Would you return, word for word, the lines of the data below from the line with "Support & Documentation" through the line with "anytime by clicking", and no others?
+---+
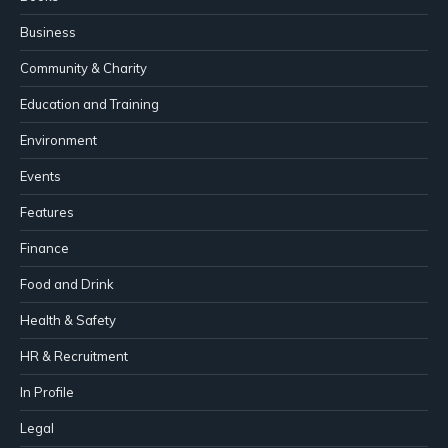
Business
Community & Charity
Education and Training
Environment
Events
Features
Finance
Food and Drink
Health & Safety
HR & Recruitment
In Profile
Legal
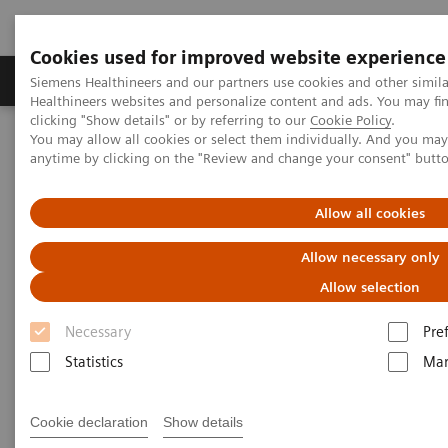
Cookies used for improved website experience
Products & Services
Support & Documentation
Siemens Healthineers and our partners use cookies and other simil
Healthineers websites and personalize content and ads. You may f
clicking "Show details" or by referring to our
Cookie Policy
.
You may allow all cookies or select them individually. And you ma
Home
Medical Imaging
Molecular Imaging
anytime by clicking on the "Review and change your consent" butt
MI World Summit 2026
MI World Summit 2026 Moments
Image 77
Allow all cookies
Image 77
Allow necessary only
Allow selection
Necessary
Pre
Statistics
Mar
Cookie declaration
Show details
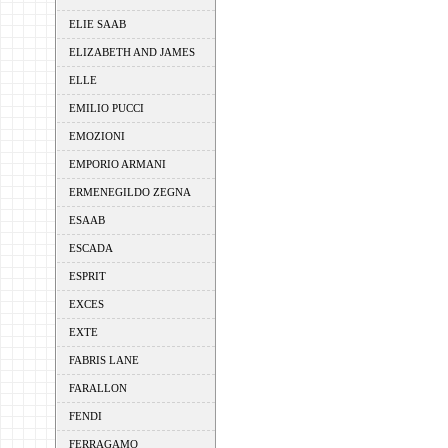
ELIE SAAB
ELIZABETH AND JAMES
ELLE
EMILIO PUCCI
EMOZIONI
EMPORIO ARMANI
ERMENEGILDO ZEGNA
ESAAB
ESCADA
ESPRIT
EXCES
EXTE
FABRIS LANE
FARALLON
FENDI
FERRAGAMO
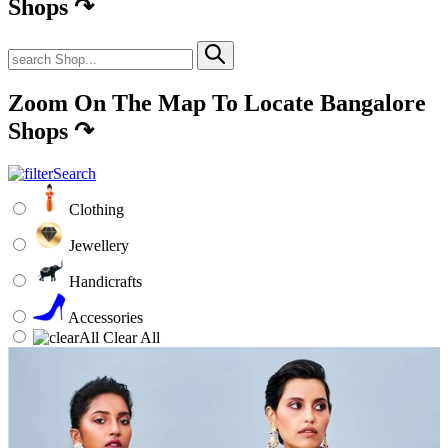
Shops
↷
Zoom On The Map To Locate Bangalore
Shops
↷
Clothing
Jewellery
Handicrafts
Accessories
Clear All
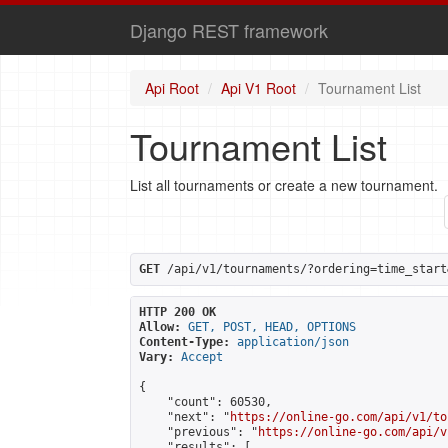
Django REST framework
Api Root
Api V1 Root
Tournament List
Tournament List
List all tournaments or create a new tournament.
GET
 /api/v1/tournaments/?ordering=time_start
HTTP 200 OK
Allow:
GET, POST, HEAD, OPTIONS
Content-Type:
application/json
Vary:
Accept
{

    "count": 60530,

    "next": "
https://online-go.com/api/v1/to
    "previous": "
https://online-go.com/api/v
    "results": [
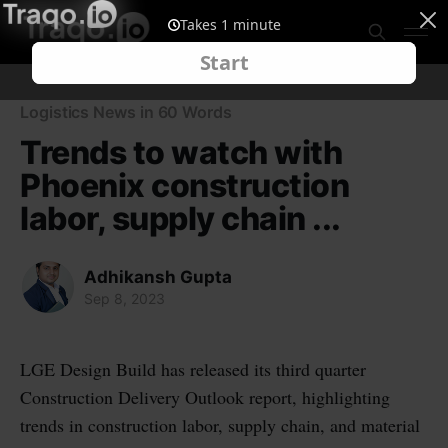
Logistics News in 60 Words
Trends to watch with
Phoenix construction
labor, supply chain ...
Adhikansh Gupta
Sep 8, 2023
LGE Design Build has released its third quarter
Construction Delivery Outlook report, highlighting
trends in construction labor, supply chain, and material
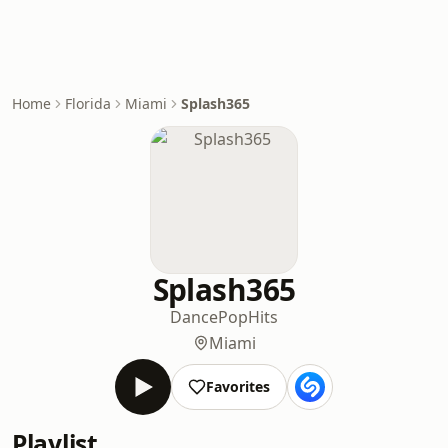
Home
Florida
Miami
Splash365
Splash365
Dance
Pop
Hits
Miami
Favorites
Playlist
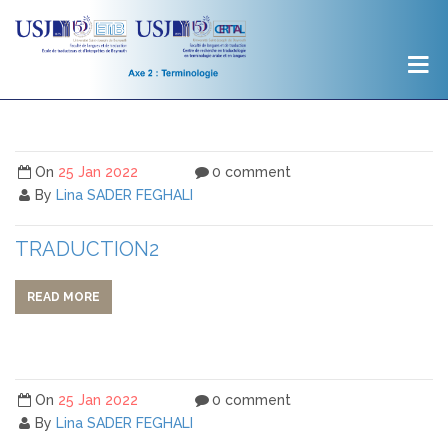
On
25 Jan 2022
0 comment
By
Lina SADER FEGHALI
TRADUCTION2
READ MORE
On
25 Jan 2022
0 comment
By
Lina SADER FEGHALI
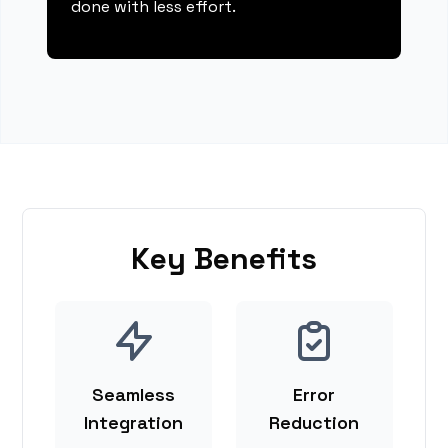
done with less effort.
Key Benefits
Seamless
Error
Integration
Reduction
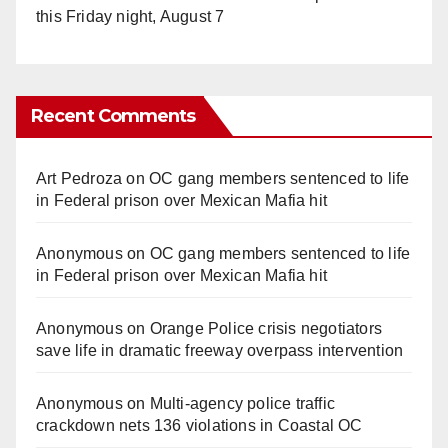
this Friday night, August 7
Recent Comments
Art Pedroza
on
OC gang members sentenced to life
in Federal prison over Mexican Mafia hit
Anonymous
on
OC gang members sentenced to life
in Federal prison over Mexican Mafia hit
Anonymous
on
Orange Police crisis negotiators
save life in dramatic freeway overpass intervention
Anonymous
on
Multi‑agency police traffic
crackdown nets 136 violations in Coastal OC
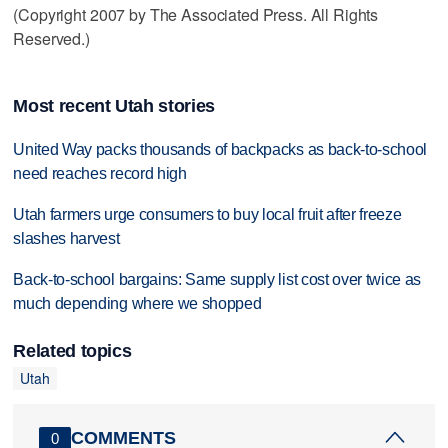
(Copyright 2007 by The Associated Press. All Rights
Reserved.)
Most recent Utah stories
United Way packs thousands of backpacks as back-to-school
need reaches record high
Utah farmers urge consumers to buy local fruit after freeze
slashes harvest
Back-to-school bargains: Same supply list cost over twice as
much depending where we shopped
Related topics
Utah
COMMENTS
0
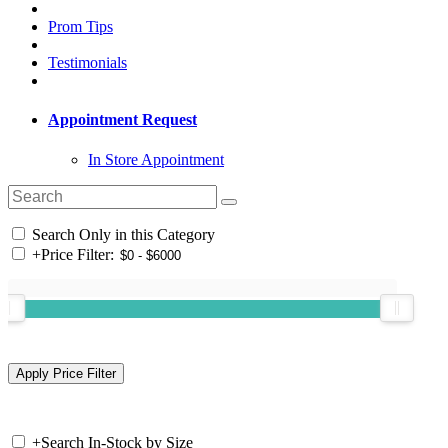
Prom Tips
Testimonials
Appointment Request
In Store Appointment
Search Only in this Category
+
Price Filter:
+
Search In-Stock by Size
+---+
## Solution for this task
Support & Documentation
Siemens Healthineers and our partners use cookies and other simil
Healthineers websites and personalize content and ads. You may f
clicking "Show details" or by referring to our
Cookie Policy
.
You may allow all cookies or select them individually. And you ma
Home
Medical Imaging
Molecular Imaging
anytime by clicking on the "Review and change your consent" butt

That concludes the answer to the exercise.